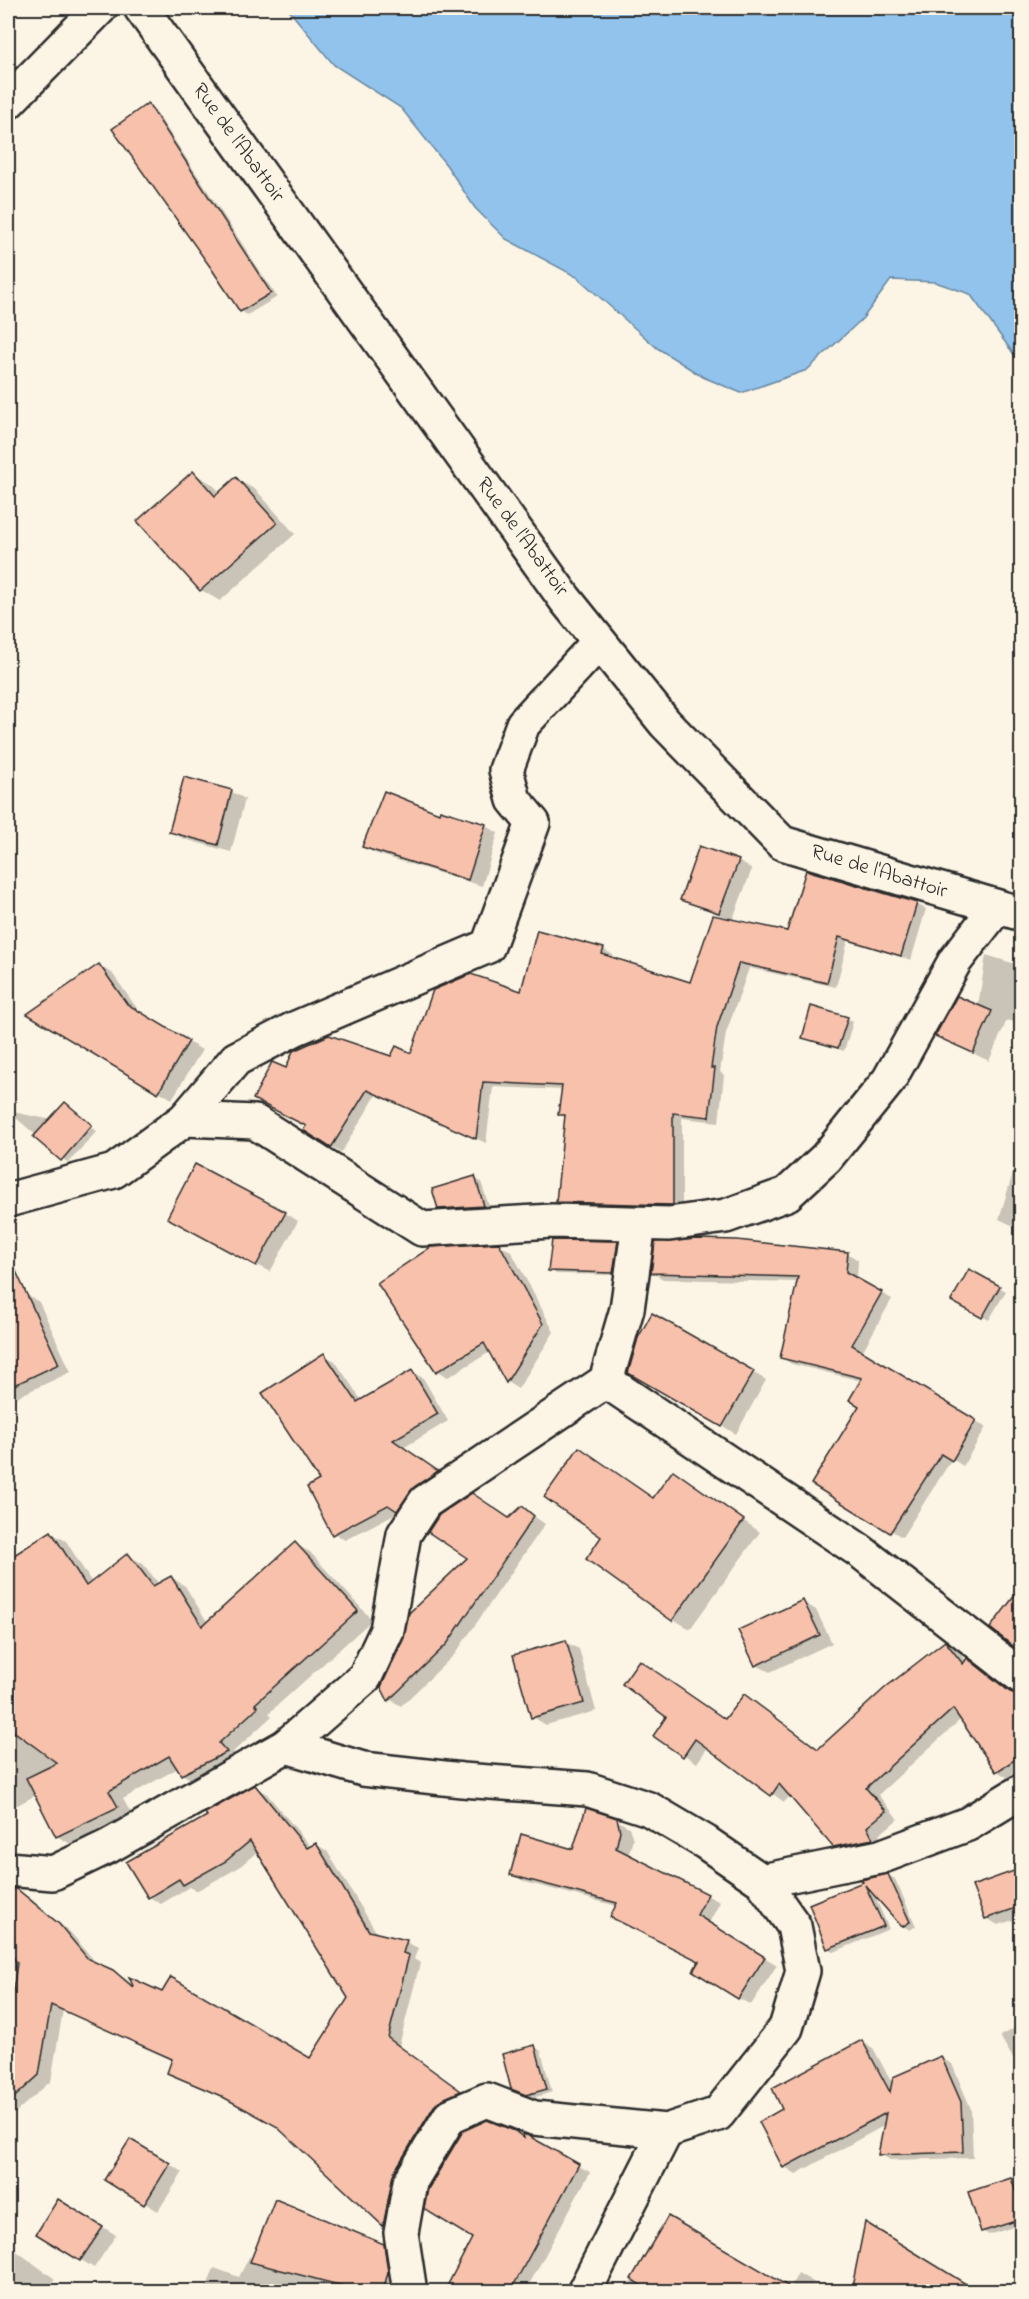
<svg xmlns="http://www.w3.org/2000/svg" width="1029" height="2299" viewBox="0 0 1029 2299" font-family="'Indie Flower',sans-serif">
	<rect width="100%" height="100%" fill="#fcf5e5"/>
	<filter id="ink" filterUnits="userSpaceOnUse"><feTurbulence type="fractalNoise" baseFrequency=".0167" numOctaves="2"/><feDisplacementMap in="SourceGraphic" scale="12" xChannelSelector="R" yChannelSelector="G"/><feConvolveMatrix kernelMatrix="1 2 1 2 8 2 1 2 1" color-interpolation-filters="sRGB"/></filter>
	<g filter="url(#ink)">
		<!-- water -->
		<path fill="#91c3ed" stroke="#68869f" stroke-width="1.5" d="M287,8H1021V364L970,294L935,282L891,280L863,318L807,370L741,393L703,377L657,348L577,277L506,239L475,208L447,166L401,108L334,65Z"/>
		<!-- shadow -->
		<g fill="#0003">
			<path d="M148,105L154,109L277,297L247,315L241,311Z"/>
			<path d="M193,473L212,484L221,493L236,479L256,490L295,534L220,601L201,590L139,521Z"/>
			<path d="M8,477L10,478L8,538Z"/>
			<path d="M185,779L232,792L245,799L231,852L184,839L170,831Z"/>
			<path d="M485,825L498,833L482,886L377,854L364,847Z"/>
			<path d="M738,861L752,869L732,921L788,933L916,904L926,909L911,960L848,941L836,987L749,968L726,1033L720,1072L724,1075L719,1122L682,1118V1209L567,1207L557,1202L566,1118L560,1114L563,1090L493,1087L486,1143L377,1094L341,1153L305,1130L307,1126L287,1071L412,1055L603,949L613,955L612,958L691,984L724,917L682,899Z"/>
			<path d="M986,955L1022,966V1024L1007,1020L989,1061L937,1036L978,1006Z"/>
			<path d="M99,966L112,973L141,1014L202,1050L172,1099L30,1014Z"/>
			<path d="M847,1018L853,1022L844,1051L804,1038Z"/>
			<path d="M8,1111L91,1128L97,1131L68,1163Z"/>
			<path d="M1013,1173L1022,1175V1230L999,1219Z"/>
			<path d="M475,1178L481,1182L490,1209L446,1212L439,1208Z"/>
			<path d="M285,1213L298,1221L270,1272L182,1225Z"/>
			<path d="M617,1243L624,1247L619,1275L556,1274L550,1270Z"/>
			<path d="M499,1245L511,1251L554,1332L518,1389L507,1382L490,1352L448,1377L437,1371Z"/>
			<path d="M847,1253L858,1260L857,1280L892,1299L862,1352L986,1427L963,1466L952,1459L902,1537L813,1483L861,1405L862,1381L792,1364L782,1358L798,1282L663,1279L653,1273Z"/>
			<path d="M970,1271L1006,1291L989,1320L953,1300Z"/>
			<path d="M25,1294L39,1302L71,1372L8,1401V1302Z"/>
			<path d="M653,1315L766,1380L736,1434L630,1372Z"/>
			<path d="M324,1355L335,1361L362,1401L412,1372L423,1378L448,1421L403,1448L448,1478L400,1511L345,1540L334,1533L321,1481Z"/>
			<path d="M579,1449L654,1499L673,1472L760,1532L690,1629L673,1619L603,1537Z"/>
			<path d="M8,1484L14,1495L8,1499Z"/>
			<path d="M522,1508L545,1524L455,1654L401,1706L389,1699L510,1519Z"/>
			<path d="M1022,1511V1524L1016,1521Z"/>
			<path d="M51,1533L66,1541L92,1583L128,1555L143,1564L159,1584L171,1577L185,1586L208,1623L295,1544L310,1552L372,1620L269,1713L272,1716L233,1752L240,1761L197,1783L182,1774L178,1768L123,1799L132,1815L72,1845L57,1836L36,1795L8,1810V1561Z"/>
			<path d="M803,1602L816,1610L832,1643L770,1672L756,1665Z"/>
			<path d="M565,1642L579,1649L596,1711L546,1725L533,1717Z"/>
			<path d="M945,1643L958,1650L967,1662L980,1667L1022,1700V1771L1010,1779L997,1771L961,1719L878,1795L898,1819L879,1835L884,1846L848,1854L834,1846L790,1794L784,1802L708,1747L697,1763L655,1736L726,1720L744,1696L819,1750Z"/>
			<path d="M255,1787L267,1794L311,1847L316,1844L327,1851L378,1935L406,1942L418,1948L414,1959L420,1963L399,2046L471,2098L395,2231L384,2224L278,2125L234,2102L168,2072L174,2060L63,2010L51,2081L8,2119V2038L19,1962L8,1946V1888L29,1897L71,1933L98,1965L126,1979L136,1988L311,2060L349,1998L258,1851L238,1868L196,1891L189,1887L161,1904L149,1897L210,1817Z"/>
			<path d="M616,1820L629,1827L633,1839L628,1856L720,1902L709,1923L777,1965L751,2005L738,1998L701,1961L617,1906L525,1882L512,1874L574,1851Z"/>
			<path d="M1022,1870V1917L998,1925L986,1918Z"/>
			<path d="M888,1875L895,1879L916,1926L910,1930L903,1926L873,1892L889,1929L834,1952L828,1948L810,1905Z"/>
			<path d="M1022,2024V2074L1000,2036Z"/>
			<path d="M862,2042L873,2048L893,2085L941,2058L952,2064L971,2109L973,2158L890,2160L880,2154L885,2125L796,2174L785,2167L761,2123L784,2110Z"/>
			<path d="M535,2047L541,2051L552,2092L533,2098L519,2092Z"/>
			<path d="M514,2132L590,2172L525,2292H446L474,2238Z"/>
			<path d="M130,2141L183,2172L158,2211L106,2180Z"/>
			<path d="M1022,2176V2224L989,2235L982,2231L969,2193Z"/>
			<path d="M72,2208L116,2235L94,2268L38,2233Z"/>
			<path d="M668,2218L794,2291L796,2289L791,2286L798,2273L830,2292H625Z"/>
			<path d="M8,2245L55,2279L45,2292H8Z"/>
			<path d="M383,2245L393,2251L394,2292H205L214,2268L239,2277L249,2257L253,2259Z"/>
		</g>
		<!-- building -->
		<g fill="#f8c1ac" stroke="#2b2b2b" stroke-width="1.5">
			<path d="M148,103L271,293L240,312L211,268L112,129Z"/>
			<path d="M193,471L215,496L236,477L277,523L200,591L137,521Z"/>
			<path d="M184,777L232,790L218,845L169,832Z"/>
			<path d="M384,791L439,813L440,810L486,824L468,880L362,847Z"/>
			<path d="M699,846L739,860L719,913L680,900Z"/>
			<path d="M806,870L917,903L901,956L839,937L827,983L739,963L717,1027L711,1068H715L709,1117L673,1113V1205L556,1202L565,1115H558L562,1086L483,1082L476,1139L367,1090L331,1148L303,1130L306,1126L253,1099L272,1062L286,1068L293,1051L329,1035L391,1056L396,1046L411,1053L433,990L471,974L521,991L537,930L604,948L602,954L690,982L713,915L787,931Z"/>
			<path d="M99,964L127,1004L189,1041L158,1093L27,1014Z"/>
			<path d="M957,996L992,1011L973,1053L935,1036Z"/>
			<path d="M811,1006L848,1017L838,1048L802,1038Z"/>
			<path d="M65,1102L92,1125L61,1161L33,1137Z"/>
			<path d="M195,1164L286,1212L256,1266L167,1218Z"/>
			<path d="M475,1176L484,1206L438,1209L432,1189Z"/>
			<path d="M697,1239L737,1240L848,1252L846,1272L882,1292L852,1345L976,1420L952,1461L941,1454L890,1533L811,1484L859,1406L849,1400L862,1378L780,1358L798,1277L651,1273L655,1242Z"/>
			<path d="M552,1240L618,1241L613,1273L548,1271Z"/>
			<path d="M499,1243L543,1324L506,1383L484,1343L436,1372L377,1283L431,1247Z"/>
			<path d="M8,1254L59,1364L8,1388Z"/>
			<path d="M969,1269L1000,1286L982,1318L951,1301Z"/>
			<path d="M652,1313L754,1371L722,1427L628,1373L638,1338Z"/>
			<path d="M324,1353L357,1402L412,1370L438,1414L393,1440L438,1471L414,1487L397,1511L388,1505L332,1535L307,1487L319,1480L262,1393Z"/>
			<path d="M579,1447L653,1498L673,1470L744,1520L672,1621L586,1559L601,1537L544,1497Z"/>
			<path d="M472,1493L509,1518L522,1506L534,1516L447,1644L388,1701L381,1687L404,1638L409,1613L467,1558L428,1532L439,1515Z"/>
			<path d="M51,1531L86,1586L128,1553L153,1586L171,1576L202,1626L295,1542L358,1611L255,1704L258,1707L219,1743L227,1752L181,1775L169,1756L109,1791L118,1807L56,1837L26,1778L57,1763L8,1727V1559Z"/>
			<path d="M1022,1586V1653L990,1628Z"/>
			<path d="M803,1600L820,1635L755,1666L738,1630Z"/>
			<path d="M566,1640L584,1703L531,1718L513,1655Z"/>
			<path d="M945,1641L963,1664L967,1658L1010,1692L1022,1695V1755L996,1772L953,1709L866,1788L886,1811L867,1827L873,1839L833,1847L779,1784L771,1796L695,1739L683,1757L653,1736L666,1717L622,1684L639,1660L725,1719L744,1694L818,1749L886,1687Z"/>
			<path d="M255,1785L307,1848L316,1843L369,1931L407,1940L403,1953L409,1955L388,2038L461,2091L443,2099L434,2106L394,2172L383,2226L276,2126L221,2096L167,2073L172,2059L51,2005L39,2075L8,2103V2028L17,1963L8,1949V1888L17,1889L59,1924L88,1959L113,1970L134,1988L129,1977L162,1992L171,1977L310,2058L348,1998L250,1841L226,1861L183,1885L179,1879L148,1898L126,1862L207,1816L205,1813Z"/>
			<path d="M586,1808L617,1818L620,1831L616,1848L708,1894L697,1915L765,1957L738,1999L693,1971L699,1961L610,1917L617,1903L510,1875L521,1834L573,1849Z"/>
			<path d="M1022,1868V1906L985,1919L972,1886Z"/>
			<path d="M888,1874L910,1922L902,1927L865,1885L884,1926L827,1949L809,1904L863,1882L861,1880Z"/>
			<path d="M862,2040L890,2092L893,2077L941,2056L961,2102L963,2152L878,2155L886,2113L783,2168L759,2122L782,2109L772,2088Z"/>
			<path d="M535,2045L547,2089L526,2095L511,2089L502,2054Z"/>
			<path d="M487,2120L515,2131L524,2138L523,2134L529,2136L579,2164L510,2292H444L472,2238L424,2209L428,2189L463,2131Z"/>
			<path d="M130,2139L170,2163L144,2205L104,2180Z"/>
			<path d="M1011,2178L1022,2209V2219L981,2232L968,2192Z"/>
			<path d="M58,2199L103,2227L80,2261L36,2234Z"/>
			<path d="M275,2199L384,2244L388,2272L383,2292H366L250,2262Z"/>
			<path d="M668,2216L798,2292H651L631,2279Z"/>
			<path d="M865,2222L979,2292H851Z"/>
		</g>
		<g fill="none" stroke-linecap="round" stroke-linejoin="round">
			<defs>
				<g id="minor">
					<path d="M141,8L565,599L665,723L782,843L1022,914"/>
					<path d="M8,102L100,8"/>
					<path d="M185,1119L255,1122L422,1229L552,1221L669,1224L726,1216L787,1194L826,1158L889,1080L955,961L997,907"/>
					<path d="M8,1200L114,1171L185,1119L236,1059L294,1029L488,946L533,823L514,800L506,770L523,724L599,642"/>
					<path d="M606,1381L627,1309L639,1224"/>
					<path d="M286,1746L363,1769L462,1780L587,1789L649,1809L705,1842L762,1881L794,1926L803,1971L786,2028L718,2114L666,2131L534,2118L487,2100L450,2116L410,2182L401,2233L410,2292"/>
					<path d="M8,1869L53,1873L109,1846L286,1746L365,1677L387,1630L404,1534L425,1502L606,1381L860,1551L1022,1677"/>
					<path d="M762,1881L880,1857L968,1824L1022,1791"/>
					<path d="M584,2292L666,2131"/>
				</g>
			</defs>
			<!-- minor casing -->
			<use href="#minor" stroke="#2b2b2b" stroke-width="38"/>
			<!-- minor -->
			<use href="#minor" stroke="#fcf5e5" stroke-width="33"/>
		</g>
	</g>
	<g text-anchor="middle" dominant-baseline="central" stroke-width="6" stroke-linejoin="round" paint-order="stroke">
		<!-- street labels -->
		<g font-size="21" fill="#2b2b2b" stroke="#fcf5e5">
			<text transform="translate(238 143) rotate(54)">Rue de l'Abattoir</text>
			<text transform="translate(522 537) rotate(54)">Rue de l'Abattoir</text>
			<text transform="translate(879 872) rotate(17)">Rue de l'Abattoir</text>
		</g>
	</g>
	<!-- margin -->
	<rect width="1029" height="2299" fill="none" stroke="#fcf5e5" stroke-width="30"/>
	<rect x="15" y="15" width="999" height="2269" fill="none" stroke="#2b2b2b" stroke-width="2" filter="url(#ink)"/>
</svg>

┄┄┄┄┄┄┄┄┄┄

PROBLEM DESCRIPTION. Nothing but the lines from the one containing "<!-- minor casing -->" through the final line of the data above is to be reproduced, each exactly as written.

SOLUTION TO THE PROBLEM.
			<!-- minor casing -->
			<use href="#minor" stroke="#2b2b2b" stroke-width="38"/>
			<!-- minor -->
			<use href="#minor" stroke="#fcf5e5" stroke-width="33"/>
		</g>
	</g>
	<g text-anchor="middle" dominant-baseline="central" stroke-width="6" stroke-linejoin="round" paint-order="stroke">
		<!-- street labels -->
		<g font-size="21" fill="#2b2b2b" stroke="#fcf5e5">
			<text transform="translate(238 143) rotate(54)">Rue de l'Abattoir</text>
			<text transform="translate(522 537) rotate(54)">Rue de l'Abattoir</text>
			<text transform="translate(879 872) rotate(17)">Rue de l'Abattoir</text>
		</g>
	</g>
	<!-- margin -->
	<rect width="1029" height="2299" fill="none" stroke="#fcf5e5" stroke-width="30"/>
	<rect x="15" y="15" width="999" height="2269" fill="none" stroke="#2b2b2b" stroke-width="2" filter="url(#ink)"/>
</svg>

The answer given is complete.